The Arizona sun was setting in its accustomed blaze of splendor, when Val Collins and Alice Mackenzie put their horses again toward the ranch and the rainbow-hued west. In his contented eyes were reflected the sunshine and a serenity born of life in the wide, open spaces. They rode in silence for long, the gentle evening breeze blowing in soughs.
“Did you ever meet a man of such promises gone wrong so utterly? He might have been anything—and it has come to this, that he is hunted like a wild beast. I never saw anything so pitiful. I would give anything to save him.”
He had no need to ask to whom she was referring. “Can’t be done. Good qualities bulge out all over him, but they don’t count for anything. ‘Unstable as water.’ That’s what’s the matter with him. He is the slave of his own whims. Hence he is only the splendid wreck of a man, full of all kinds of rich outcropping pay-ore that pinch out when you try to work them. They don’t raise men gamer, but that only makes him a more dangerous foe to society. Same with his loyalty and his brilliancy. He’s got a haid on him that works like they say old J. E. B. Stuart’s did. He would run into a hundred traps, but somehow he always worked his men out of them. That’s Leroy, too. If he had been an ordinary criminal he would have been rounded up years ago. It’s his audacity, his iron nerve, his good horse-sense judgment that saves his skin. But he’s certainly up against it at last.”

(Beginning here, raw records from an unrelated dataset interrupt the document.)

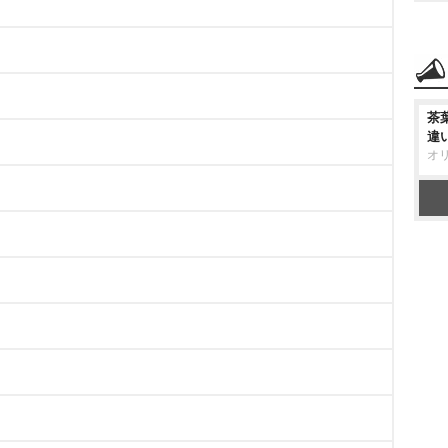
茶
違
オ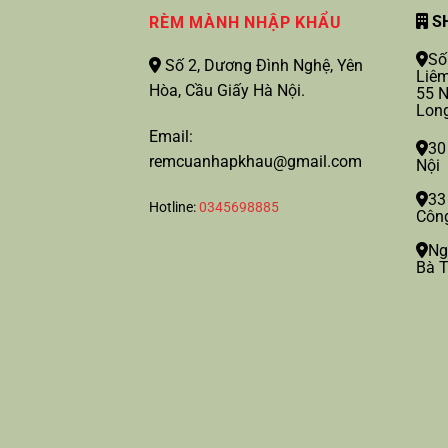
SH
RÈM MÀNH NHẬP KHẨU
Số
Số 2, Dương Đình Nghệ, Yên
Liêm
Hòa, Cầu Giấy Hà Nội.
55 N
Long
Email:
30
remcuanhapkhau@gmail.com
Nội
33
Hotline:
0345698885
Công
Ng
Bà T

“You think Sheriff Forbes will capture him?”
He laughed. “I think it more likely he’ll capture Forbes. But we know now where he hangs out, and who he is. He has always been a mystery till now. The mystery is solved, and unless he strikes out for Sonora, Leroy is as good as a dead man.”
“A dead man?”
“Does he strike you as a man likely to be taken alive? I look to see a dramatic exit to the sound of cracking Winchesters.”
“Yes, that would be like him,” she confessed with shudder. “I think he was made to lead a forlorn hope. Pity it won’t be one worthy of the best in him.”
“I guess he does have more moments set to music than most of us, and I’ll bet, too, he has hidden way in him a list of ‘Thou shalt nots.’ I read a book once by a man named Stevenson that was sure virgin gold. He showed how every man, no matter how low he falls, has somewhere in him a light that burns, some rag of honor for which he is still fighting I’d hate to have to judge Leroy. Some men, I reckon, have to buck against so much in themselves that even failure is a kind of success for them.”
“Yet you will go out to hunt him down?” she’ said, marveling at the broad sympathy of the man.